I asked her to go climbing with me - as friends. And from then on we did activities together almost constantly. It was amazing. And then at one party she dragged me upstairs to a balcony and kissed me.
To be honest it was a little complicated at first and we did decide on it being something casual at first. But after a couple of months (more like a month and a week) we realized how much we actually mean to each other.
The big BUT, which made me cautious about a relationship at first- was that she will go to South Corea for 4 months. What can I say i was blinded.
We decided to do an open relationship during that time. We did set some rules and most importantly that we will tell each other anything that happens.
She has been there for almost 2 months now. And she told me a bout a guy she made out with. Which is cool. But then she kept talking about how much time they spent together. And somehow the only thing i hear is all of them going out or drinks and them making out. That was not how i thought things would go. And in the last couple of days she seems distanced too.

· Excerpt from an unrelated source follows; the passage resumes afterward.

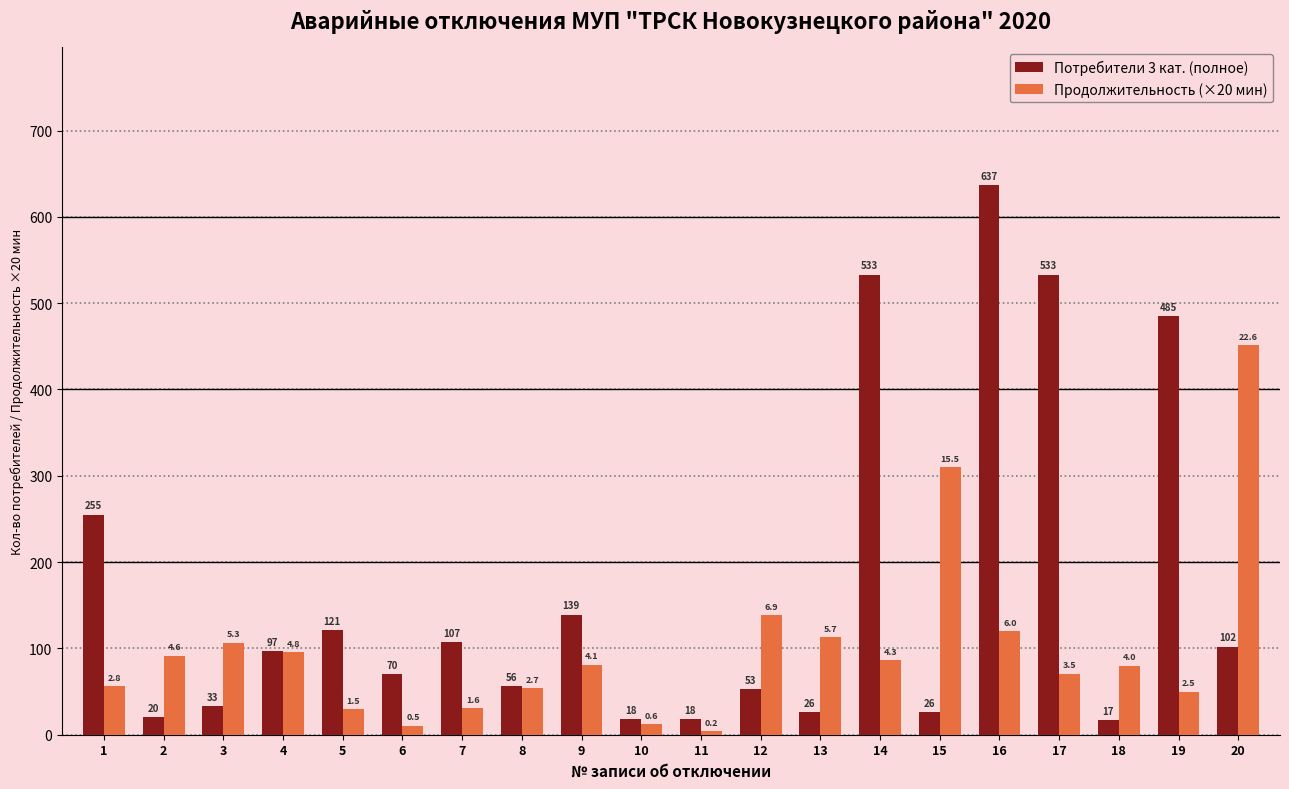

Reading right to left, transcribe all the data shown in this chart.

Потребители 3 кат. (полное): 102.0	485.0	17.0	533.0	637.0	26.0	533.0	26.0	53.0	18.0	18.0	139.0	56.0	107.0	70.0	121.0	97.0	33.0	20.0	255.0
Продолжительность (×20 мин): 451.7	50.0	80.0	70.7	120.0	310.0	86.7	113.3	138.3	4.4	12.3	81.3	53.7	31.0	10.7	29.3	96.0	106.7	91.7	56.7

She barely rights back and way too often its just a simple ":)" .
I am afraid that the same thing that happened as we started seeing each other is going to happen to her as well.
I did try to tell her but whenever istart she says how glad she is to have me and that i offer her so much freedom.
I do want to offer her anything she wants. I want her to be happy. But i am afraid to loose her. I want to be with her. I love her. I really do.
I am comfortable talking to her. I have told her things i never told anyone. About my anxieties. About me being depressed esspecially back in high school. Me having some problems with an eating disorder shortly before i met her. Things not even my closest friends or family knows.
But lately she just isnt the same. I told her i worry and she said the more you worry about me leaving the more likely it will get.
Why does she do that to me?
So thats part one of my life falling apart.
The second is my group of close friends. I have 4 really close friends. We do basically anything together. From playing games, to going on vacation together or anyting else. But in the last coupke of months my best friend went through some changes. He didnt come to any meet ups we had. We played a pen and paper and he just stopped showing up. He didnt come to our weekly bar night. Nothing. Then he explained it to us and we were understanding. He came for a couple of weeks but then he stopped again. And didnt reply to any of our texts.
He just disappeared from our group of friends. And from me.
The two people closes to me left me within a couple of days and i dont know what to do.
I miss them both.
The next point is my sister. She just got into medical treatment at the hospital for her depression. I knew she wasnt feeling well but never realized how bad the situation actually was. She is handling the situation well but i started reading up on some things and realized that a lot of different symptoms might be concerning me as well. Which really scared me. Should i go see a specialist as well? Should i talk to someone?
I know this all might not sound too bad. There are a few more minor reasons why i am stressed, sad and alone.
Its really hard to me to talk about everything in details. But it felt incredibly good to write all these things down. I dont know who to turn to right now. I do feel comfortable to talk to some people about diferent topics. But there is not a single person who i can talk to about everything.
Nobody sees the whole me. Which i suppose is a good thing. I dont like to be weak. I dont want people to see my misery.
Right now as i am writing this i am waiting for texts from so many people. My girlfriend, my best friend, some new friends who i thought might like me, my sister, my best female friend who i can usually talk to about most of these things but who is busy at the momentsince she was a close friend with my best friend as well.
I am not sure what i expect through writing and posting this. I dont know whether i want advice, comforting words. Mostly i wanted to tell it someone. And since i dont know who that someone can be, I am glad to have this site.